Quote exactly the lines spanning from the top of the data below to the line that contains "Покраска авто", including both.

Transcribed page contents
---
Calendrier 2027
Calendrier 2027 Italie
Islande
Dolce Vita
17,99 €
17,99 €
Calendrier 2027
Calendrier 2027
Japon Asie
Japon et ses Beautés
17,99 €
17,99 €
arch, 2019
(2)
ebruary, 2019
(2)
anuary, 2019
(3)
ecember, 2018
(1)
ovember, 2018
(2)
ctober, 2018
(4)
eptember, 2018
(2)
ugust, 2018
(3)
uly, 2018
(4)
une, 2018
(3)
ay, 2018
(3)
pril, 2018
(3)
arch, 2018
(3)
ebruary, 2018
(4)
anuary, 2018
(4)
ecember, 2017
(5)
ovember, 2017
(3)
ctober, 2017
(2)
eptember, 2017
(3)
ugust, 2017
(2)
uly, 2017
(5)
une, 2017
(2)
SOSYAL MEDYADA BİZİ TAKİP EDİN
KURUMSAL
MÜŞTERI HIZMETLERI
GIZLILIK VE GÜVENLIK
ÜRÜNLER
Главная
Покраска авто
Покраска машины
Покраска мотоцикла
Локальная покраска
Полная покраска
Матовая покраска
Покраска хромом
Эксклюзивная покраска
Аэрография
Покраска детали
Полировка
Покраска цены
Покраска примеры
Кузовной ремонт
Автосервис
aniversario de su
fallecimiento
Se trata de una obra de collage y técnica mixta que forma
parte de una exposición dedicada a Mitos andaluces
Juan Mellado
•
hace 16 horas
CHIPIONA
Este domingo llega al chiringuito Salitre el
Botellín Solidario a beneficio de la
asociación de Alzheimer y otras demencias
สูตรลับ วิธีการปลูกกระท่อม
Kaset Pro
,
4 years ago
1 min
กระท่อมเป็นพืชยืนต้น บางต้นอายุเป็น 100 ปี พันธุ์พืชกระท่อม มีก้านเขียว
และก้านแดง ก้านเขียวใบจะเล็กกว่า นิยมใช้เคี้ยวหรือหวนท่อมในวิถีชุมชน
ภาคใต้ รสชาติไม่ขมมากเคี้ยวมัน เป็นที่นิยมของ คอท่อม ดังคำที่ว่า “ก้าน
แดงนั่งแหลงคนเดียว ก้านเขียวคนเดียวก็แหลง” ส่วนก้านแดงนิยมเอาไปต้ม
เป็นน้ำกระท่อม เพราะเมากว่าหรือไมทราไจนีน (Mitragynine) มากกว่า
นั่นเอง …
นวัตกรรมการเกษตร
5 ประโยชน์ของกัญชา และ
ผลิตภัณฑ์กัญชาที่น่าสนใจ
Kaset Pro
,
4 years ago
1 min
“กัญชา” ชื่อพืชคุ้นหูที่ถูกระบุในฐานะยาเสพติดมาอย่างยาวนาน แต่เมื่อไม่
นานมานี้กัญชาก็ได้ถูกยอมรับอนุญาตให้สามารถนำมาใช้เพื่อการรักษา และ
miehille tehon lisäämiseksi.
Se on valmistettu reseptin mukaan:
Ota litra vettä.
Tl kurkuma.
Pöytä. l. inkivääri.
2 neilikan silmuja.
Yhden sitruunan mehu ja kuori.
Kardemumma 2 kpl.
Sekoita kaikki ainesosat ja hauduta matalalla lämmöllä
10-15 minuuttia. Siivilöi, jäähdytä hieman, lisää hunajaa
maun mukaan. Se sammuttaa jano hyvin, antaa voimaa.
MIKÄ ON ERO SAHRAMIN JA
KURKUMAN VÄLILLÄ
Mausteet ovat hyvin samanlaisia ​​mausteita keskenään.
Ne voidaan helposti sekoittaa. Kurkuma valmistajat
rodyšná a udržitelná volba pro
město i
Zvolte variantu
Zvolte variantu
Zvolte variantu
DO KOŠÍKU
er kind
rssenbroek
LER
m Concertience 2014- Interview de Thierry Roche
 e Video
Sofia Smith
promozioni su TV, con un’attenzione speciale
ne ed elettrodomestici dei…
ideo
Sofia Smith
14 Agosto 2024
---
Answer area:
Calendrier 2027
Calendrier 2027 Italie
Islande
Dolce Vita
17,99 €
17,99 €
Calendrier 2027
Calendrier 2027
Japon Asie
Japon et ses Beautés
17,99 €
17,99 €
arch, 2019
(2)
ebruary, 2019
(2)
anuary, 2019
(3)
ecember, 2018
(1)
ovember, 2018
(2)
ctober, 2018
(4)
eptember, 2018
(2)
ugust, 2018
(3)
uly, 2018
(4)
une, 2018
(3)
ay, 2018
(3)
pril, 2018
(3)
arch, 2018
(3)
ebruary, 2018
(4)
anuary, 2018
(4)
ecember, 2017
(5)
ovember, 2017
(3)
ctober, 2017
(2)
eptember, 2017
(3)
ugust, 2017
(2)
uly, 2017
(5)
une, 2017
(2)
SOSYAL MEDYADA BİZİ TAKİP EDİN
KURUMSAL
MÜŞTERI HIZMETLERI
GIZLILIK VE GÜVENLIK
ÜRÜNLER
Главная
Покраска авто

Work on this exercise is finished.